Like risotto, pizza is something I feel very strongly about. Living in Brooklyn almost all of my life, I kind of became a discriminate connoisseur when it comes to the heavenly crispy crust topped with melted cheese and sauce. 'A discriminate connoisseur' is perhaps a nice way of saying I am grossed out by non-Brooklyn pizza, and in fact, am shocked that people think pizza is a New York thing. It's not a New York thing, it's a Brooklyn thing, so respek!
Anyway, a few nights ago, I was surprised to see a new Domino's pizza commercial. Turns out, they are now selling 'Brooklyn-style' pizza. WTF?! (Shakes head) Why ruin a good thing? Why disillusion people into thinking they are eating Brooklyn-style pizza when they are in fact eating a gross fabrication of a gem?
This topic has been discussed already by Sliceny.com (of course, if any news related to pizza breaks, they're right on top of it), and also, quite surprisingly, by the New York Times. Instead of copying the article down below, and for fearing of being taken away by the NY Times police, I instead provide you with the link.
The writer of the NY Times article makes a good point; what exactly does Domino's think 'Brooklyn-style' pizza is. I mean, does Brooklyn, as opposed to the other boroughs, have its own take on the pizza. The answer, my answer, is YES! There is no pizza worth speaking of in New York unless it comes from Brooklyn. And I'm not talking about yuppie Brooklyn that is a 20-minute walk from Manhattan, I'm talking about the real Brooklyn -- Bay Ridge, Midwood, Bensonhurst, Sheepshead Bay. The crusts are crunchy, the cheese and the sauce are perfection, and these Brooklynites don't have the chutzpah to charge 2 bucks for a slice.
While I'm going off on a tangent, oh why not, I will say though that I do not stand with my other Brooklyn brethern with the opinion that Di Fara is one of the best pizzerias in New York, if not the country. Um, no, I don't think so! Why someone would want to wait 2 hours for a pie of pizza that is thin and greasy and has a burnt crust is beyond me. But, as my clever friend, Karen, has said, New Yorkers are sheep. They see other sheep heading, or rather herding, to one place, and they instantly follow. So so true! I have to admit to having a particular disdain with Di Fara because I grew up one block away from it. The 80's, the heyday of the pizza world, when slices were $1 and it wasn't 'cool' to scope out the pizza joints. Avenue J had only one pizzeria worth mentioning. I don't remember what it was called then, as it was bought by some Orthodox Jews, as were all the pizzerias, except for Di Fara, but surprisingly, the pizza never suffered from going Kosher. (I believe today it is called Pizza Time.) Those who have had Kosher pizza in other places will know what I mean! Anyway, Di Fara was the grossest pizzeria and even when I was a dough-eyed adolescent, I never understood why anybody would go in there. Now to read practically everywhere that it is the place to go to in New York is a bit weird. I mean, Avenue J couldn't get any more boring than it already is. But, perhaps, that's the charm.

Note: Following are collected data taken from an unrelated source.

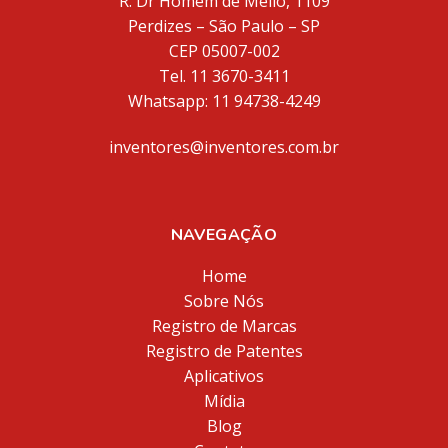
R. Dr Homem de Mello, 1109
Perdizes – São Paulo – SP
CEP 05007-002
Tel. 11 3670-3411
Whatsapp: 11 94738-4249
inventores@inventores.com.br
NAVEGAÇÃO
Home
Sobre Nós
Registro de Marcas
Registro de Patentes
Aplicativos
Mídia
Blog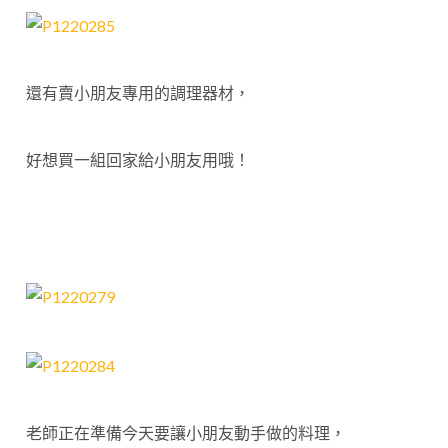
還有賣小朋友專用的調理器材，
好想買一組回家給小朋友用哦！
老師正在準備今天要讓小朋友動手做的料理，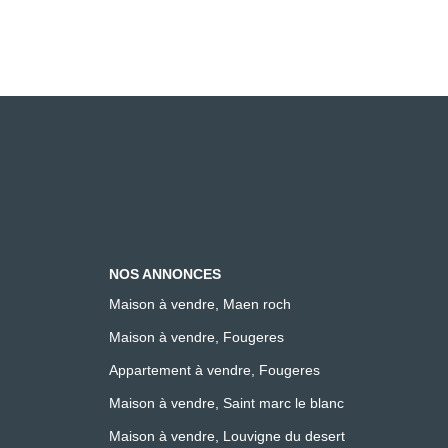
NOS ANNONCES
Maison à vendre, Maen roch
Maison à vendre, Fougeres
Appartement à vendre, Fougeres
Maison à vendre, Saint marc le blanc
Maison à vendre, Louvigne du desert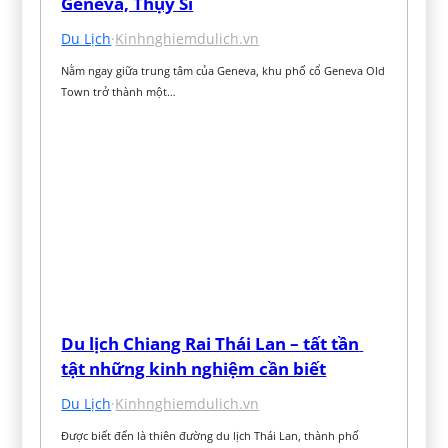
Geneva, Thụy Sĩ
Du Lịch
·
Kinhnghiemdulich.vn
Nằm ngay giữa trung tâm của Geneva, khu phố cổ Geneva Old 
Town trở thành một…
Du lịch Chiang Rai Thái Lan – tất tần 
tật những kinh nghiệm cần biết
Du Lịch
·
Kinhnghiemdulich.vn
Được biết đến là thiên đường du lịch Thái Lan, thành phố 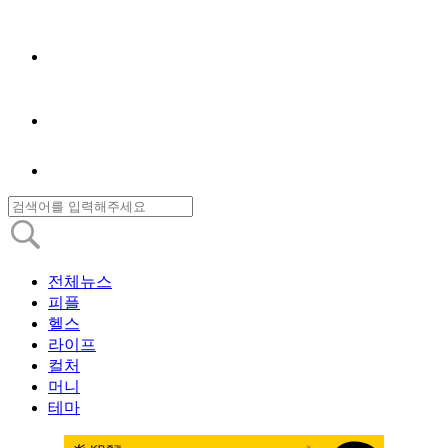
전체뉴스
피플
헬스
라이프
컬처
머니
테마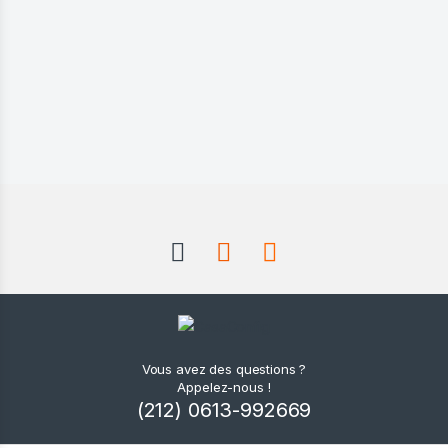
Vous avez des questions ?
Appelez-nous !
(212) 0613-992669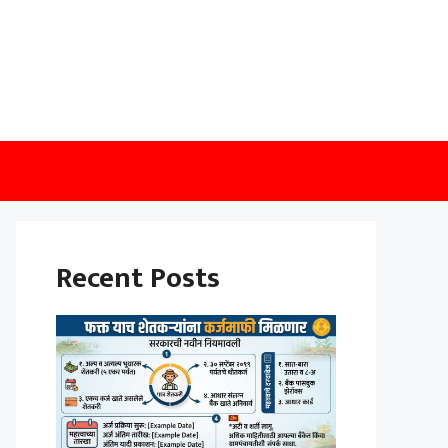
Recent Posts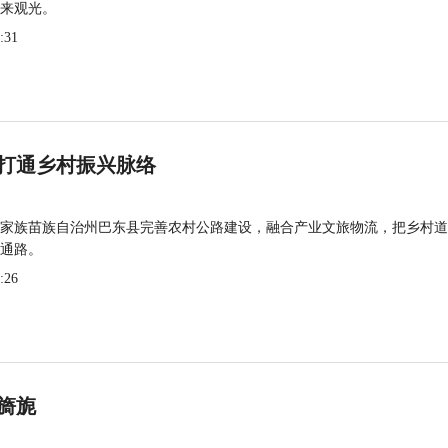
来观光。
:31
打通乡村振兴脉络
家族苗族自治州巴东县完善农村公路建设，融合产业文旅物流，把乡村道
通路。
:26
旖旎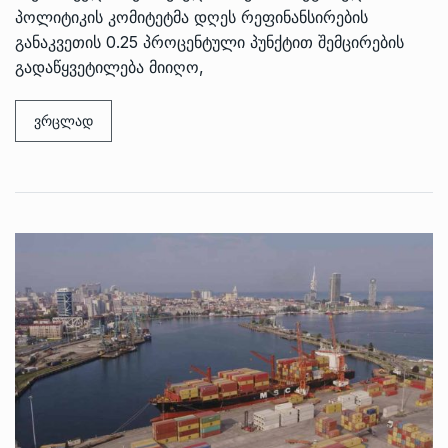
პოლიტიკის კომიტეტმა დღეს რეფინანსირების
განაკვეთის 0.25 პროცენტული პუნქტით შემცირების
გადაწყვეტილება მიიღო,
ვრცლად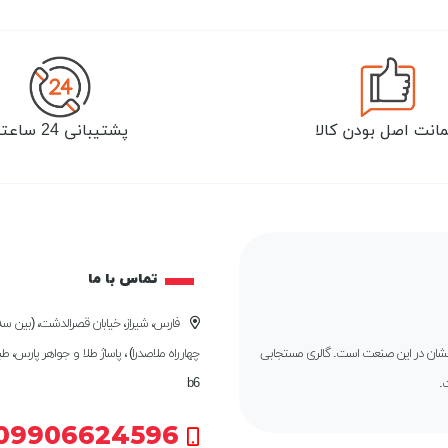
انت اصل بودن کالا
پشتیبانی 24 ساعته
تماس با ما
فارس، شیراز، خیابان قصرالدشت، (بین سه 
درخشان در این صنعت است. گالری مستجابی
چهارراه ملاصدرا) ، پاساژ طلا و جواهر پارس، ط
.
b6
09906624596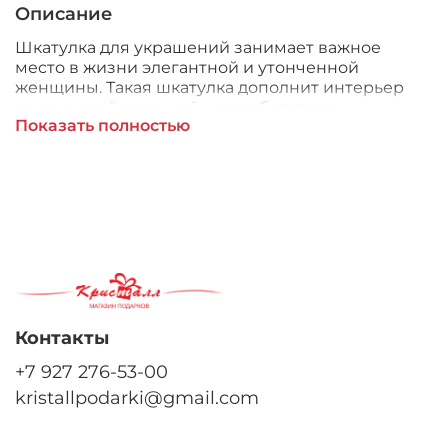
Описание
Шкатулка для украшений занимает важное
место в жизни элегантной и утонченной
женщины. Такая шкатулка дополнит интерьер
изысканной вещицей и позаботится о
Показать полностью
сохранности любимых украшений.
Контакты
+7 927 276-53-00
kristallpodarki@gmail.com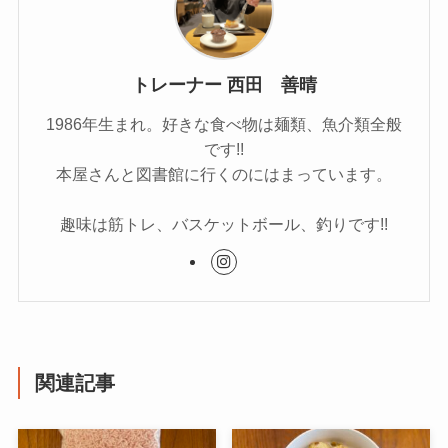
トレーナー 西田 善晴
1986年生まれ。好きな食べ物は麺類、魚介類全般
です!!
本屋さんと図書館に行くのにはまっています。
趣味は筋トレ、バスケットボール、釣りです!!
関連記事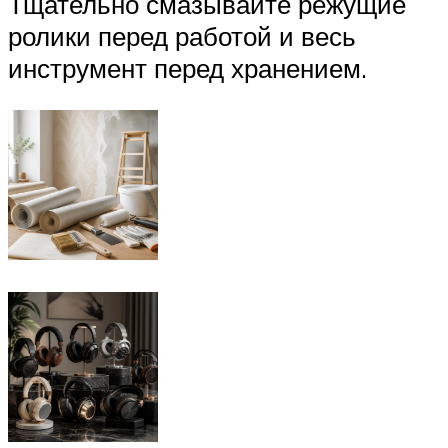
Тщательно смазывайте режущие
ролики перед работой и весь
инструмент перед хранением.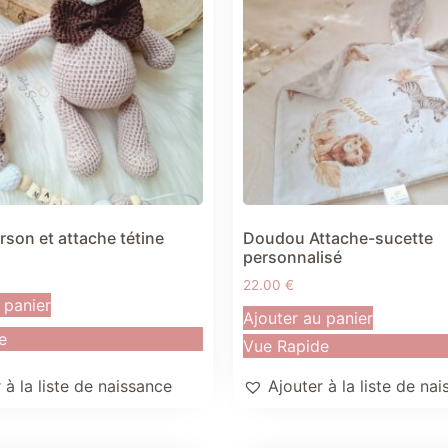
rson et attache tétine
Doudou Attache-sucette
personnalisé
22.00
€
 panier
Ajouter au panier
e
Vue Rapide
 à la liste de naissance
Ajouter à la liste de na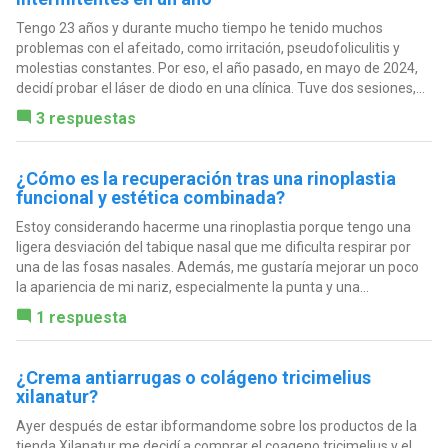
Tengo 23 años y durante mucho tiempo he tenido muchos
problemas con el afeitado, como irritación, pseudofoliculitis y
molestias constantes. Por eso, el año pasado, en mayo de 2024,
decidí probar el láser de diodo en una clínica. Tuve dos sesiones,...
3 respuestas
¿Cómo es la recuperación tras una rinoplastia
funcional y estética combinada?
Estoy considerando hacerme una rinoplastia porque tengo una
ligera desviación del tabique nasal que me dificulta respirar por
una de las fosas nasales. Además, me gustaría mejorar un poco
la apariencia de mi nariz, especialmente la punta y una...
1 respuesta
¿Crema antiarrugas o colágeno tricimelius
xilanatur?
Ayer después de estar ibformandome sobre los productos de la
tienda Xilanatur me decidí a comprar el coageno tricimelius y el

So back to my point... which is what exactly??? I am not sure how I feel about Domino's marketing a Brooklyn-style pizza. I'm torn. I, like the woman in the NY Times article, Mrs. Ciminieri, feel that non-New Yorkers will like the pizza, and therefore, it will get rave reviews. But even if it miles better than what they could get in their hometowns, I am not sure if I want Americans thinking that the Domino's pseudo-version they are eating is actually what we eat in Brooklyn. It kind of gives us a bad rap. But then again, the rest of the country is seriously deprived when it comes to pizza. I guess they deserve something good for a change, even if it is not the best. So I'm channelling Mother Theresa here when I say, 'feed my children, feed them glorious pizza'.